- **Exercise set**
- A) Answer these questions using the passage on resonator oscillator circuits, one answer per line, marked the same way:
(i) In what time must the voltage from the pass-through capacitance decay to an insignificant value?
(ii) In the embodiment of FIG. 3, what circuitry provides the signal separation?
(iii) In FIG. 5, which differential amplifier, with its resistive feedback, makes up the differentiator?
- B) From the passage on resonator oscillator circuits, repeat the part that opens with the words containing "However, the resonator" and closes with "the resonator signal.", word for word.

- **Selected text**

[START]

FIG. 2 illustrates voltage waveforms in the circuit of FIG. 1. The output of the circuit due to the feed-through capacitor must decay quickly in time compared to the output due to the resonator. The high pass filter waits until the output due to the pass-through capacitance is insignificant when compared to the resonator output. At this time, the output due to the resonator can be detected. The voltage from the pass-through capacitance, V_cft, must decay to insignificant value in a time less than a half period of the oscillation frequency, or T₀/2=½f₀.
However, the resonator oscillator as proposed by Westra et al. is difficult to realize in actual practice. In accordance with the invention, resonator circuits which can separate the signals are more practical.
FIG. 3 is a schematic of one embodiment of the invention in which the resonator and source of crosstalk shown generally at 20 provide output signals to a trans-impedance amplifier circuitry 22 for signal separation. The separated resonator voltage, V_sense, from trans-impedance amplifier 22 is then passed to comparator circuitry including high gain circuitry 24 and a voltage limiter 26. The comparator circuitry then provides a square wave output, V_drive, which is fed back to the input of the resonator 20 to form an oscillator. Here separation is obtained using the trans-impedance amplifier, and the comparator detects the resonator signal.
FIG. 4 is a schematic of another embodiment of the invention in which the output of the resonator and feed-through capacitor shown generally at 20 is applied to an integrator circuitry 28 with the integrated output then applied to differentiator circuitry 30. The output of differentiator circuitry 30 is then applied to the comparator circuitry comprising high gain circuitry 24 and voltage limiter 26. Again, the comparator circuitry provides a square wave output, V_drive, which is fed back to the input of the resonator to form an oscillator.
FIG. 5 is a schematic of integrator and differentiator circuitry of the block diagram of FIG. 4. Integrator 28 comprises a differential amplifier 32 with capacitive and resistive feedback, and the output of differential amplifier 32 passes through a resistive capacitive circuit to an input of a second differential amplifier 34 having resistive feedback. Differential amplifier 32, with its associated feedback, functions as the integrator 28, and differential amplifier 34, with its resistive feedback, comprises the differentiator 30. The output of the differentiator is then passed through the comparator circuitry and back to the input of the resonator as described above.

[END]

- **Raw records**
[START]

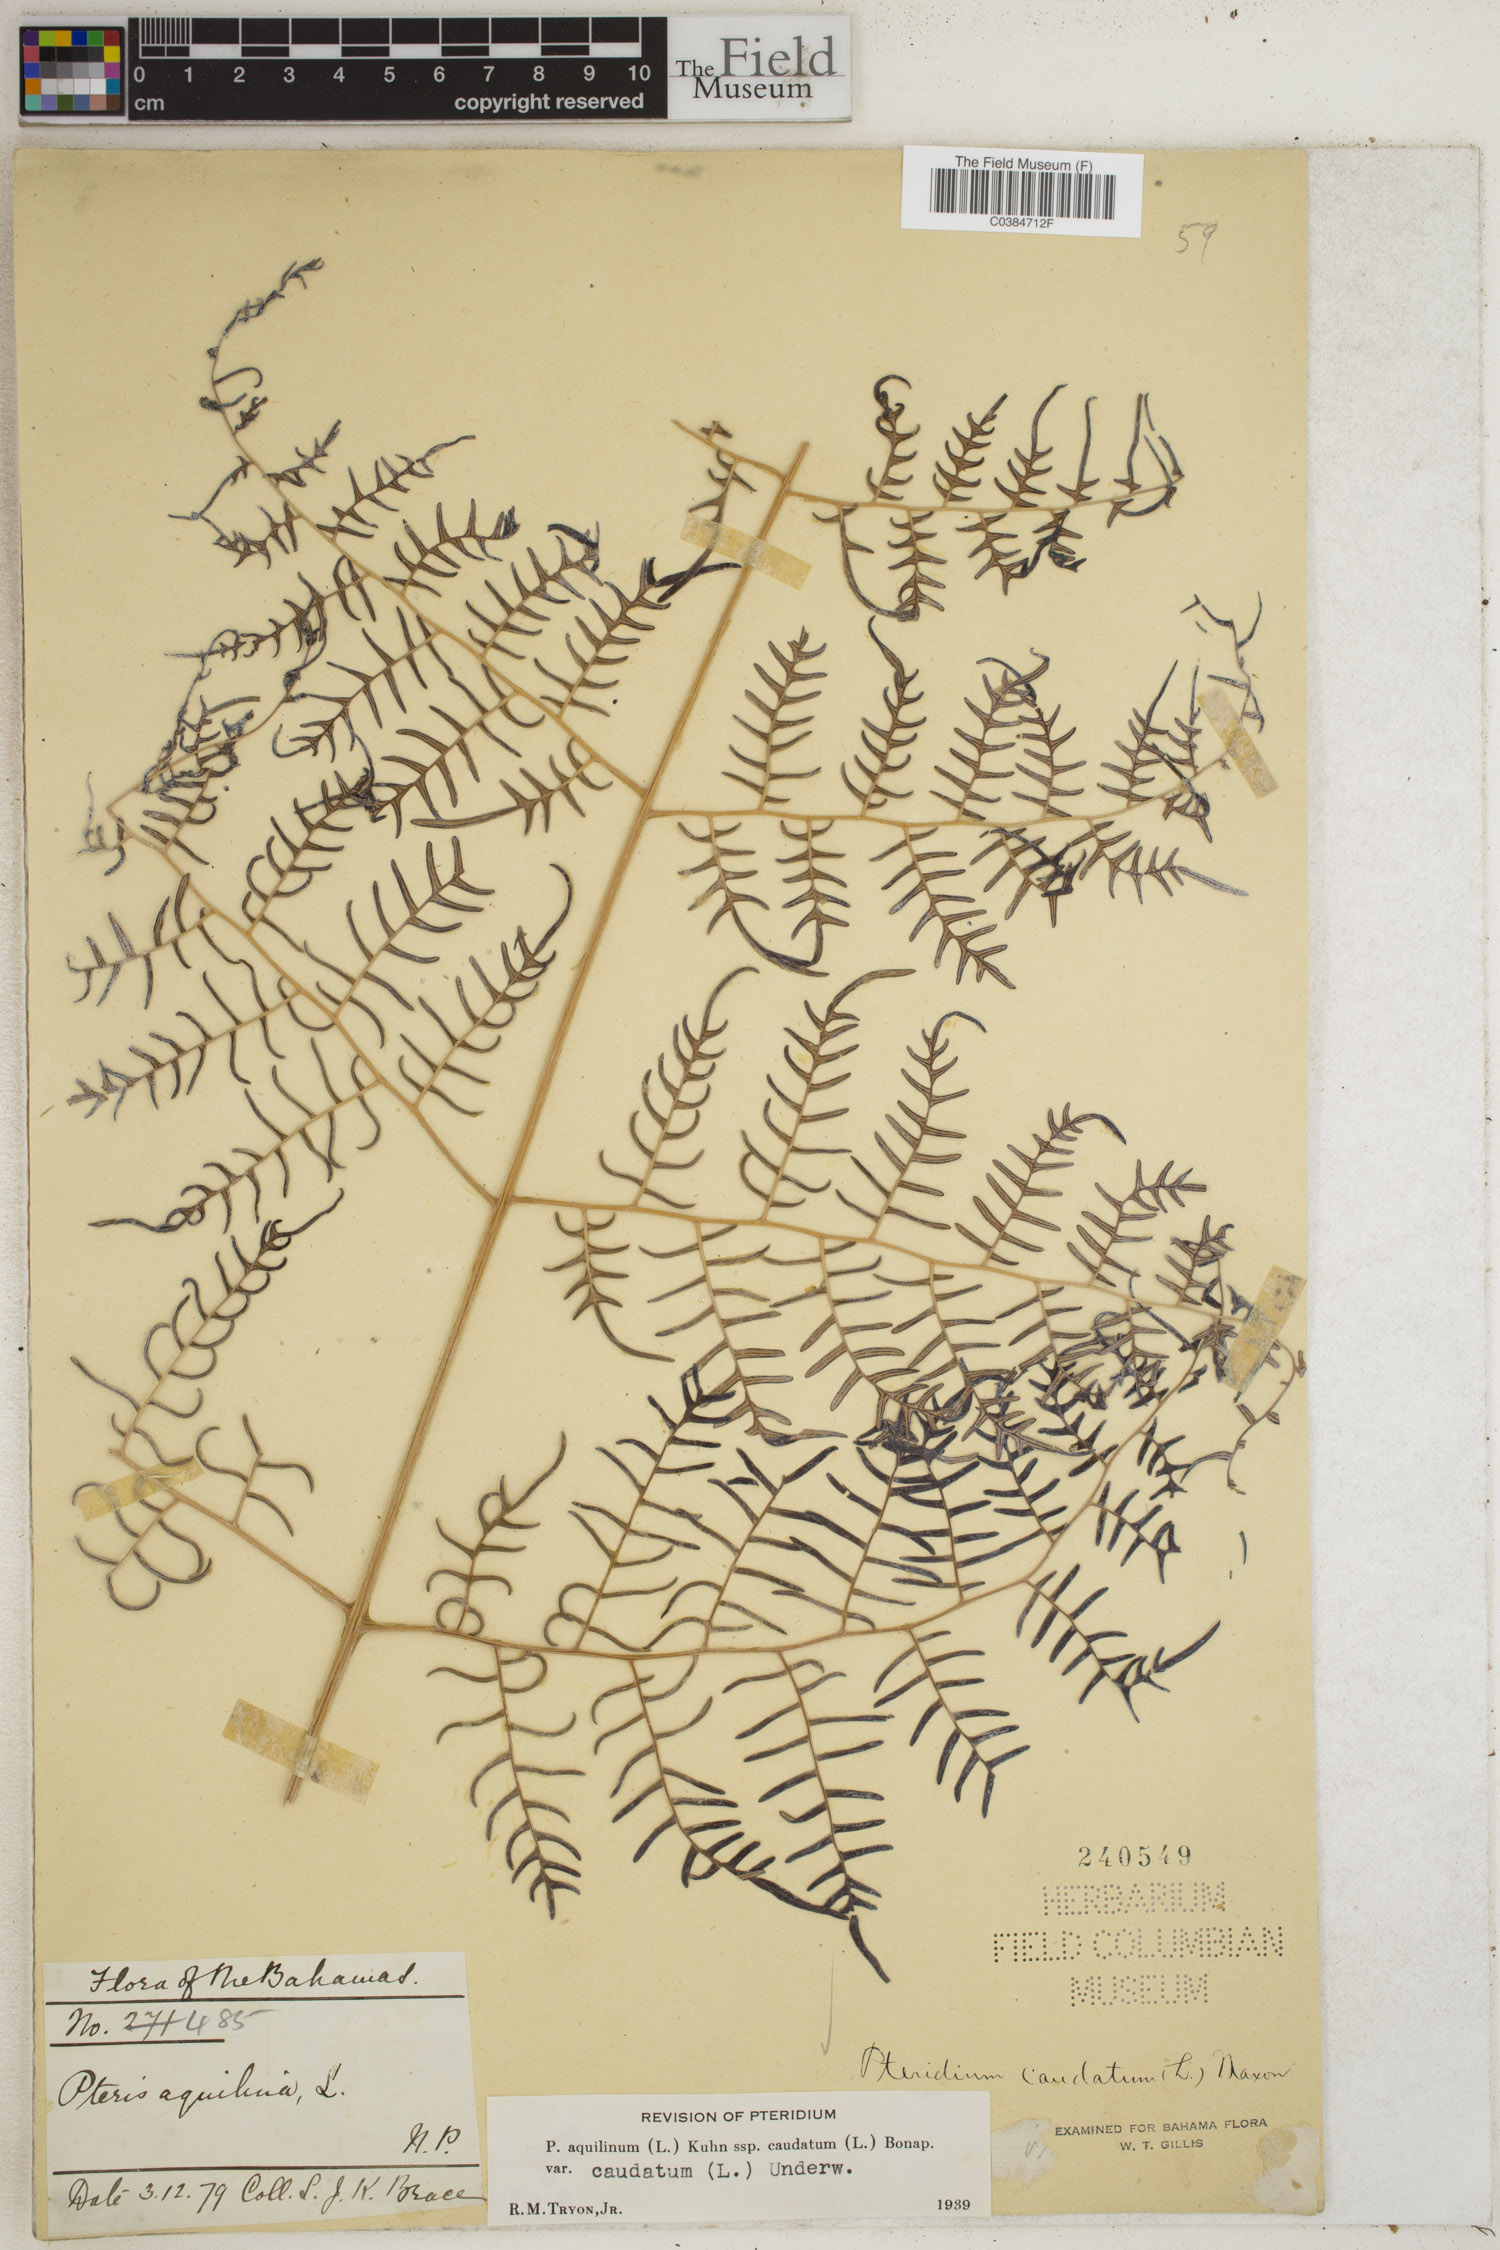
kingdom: Plantae
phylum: Tracheophyta
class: Polypodiopsida
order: Polypodiales
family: Dennstaedtiaceae
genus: Pteridium
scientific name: Pteridium caudatum
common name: Southern bracken fern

[END]

- **Per-task answers**
- A)
(i) In less than a half period of the oscillation frequency.
(ii) The trans-impedance amplifier circuitry 22.
(iii) Differential amplifier 34.

- B)
However, the resonator oscillator as proposed by Westra et al. is difficult to realize in actual practice. In accordance with the invention, resonator circuits which can separate the signals are more practical.
FIG. 3 is a schematic of one embodiment of the invention in which the resonator and source of crosstalk shown generally at 20 provide output signals to a trans-impedance amplifier circuitry 22 for signal separation. The separated resonator voltage, V_sense, from trans-impedance amplifier 22 is then passed to comparator circuitry including high gain circuitry 24 and a voltage limiter 26. The comparator circuitry then provides a square wave output, V_drive, which is fed back to the input of the resonator 20 to form an oscillator. Here separation is obtained using the trans-impedance amplifier, and the comparator detects the resonator signal.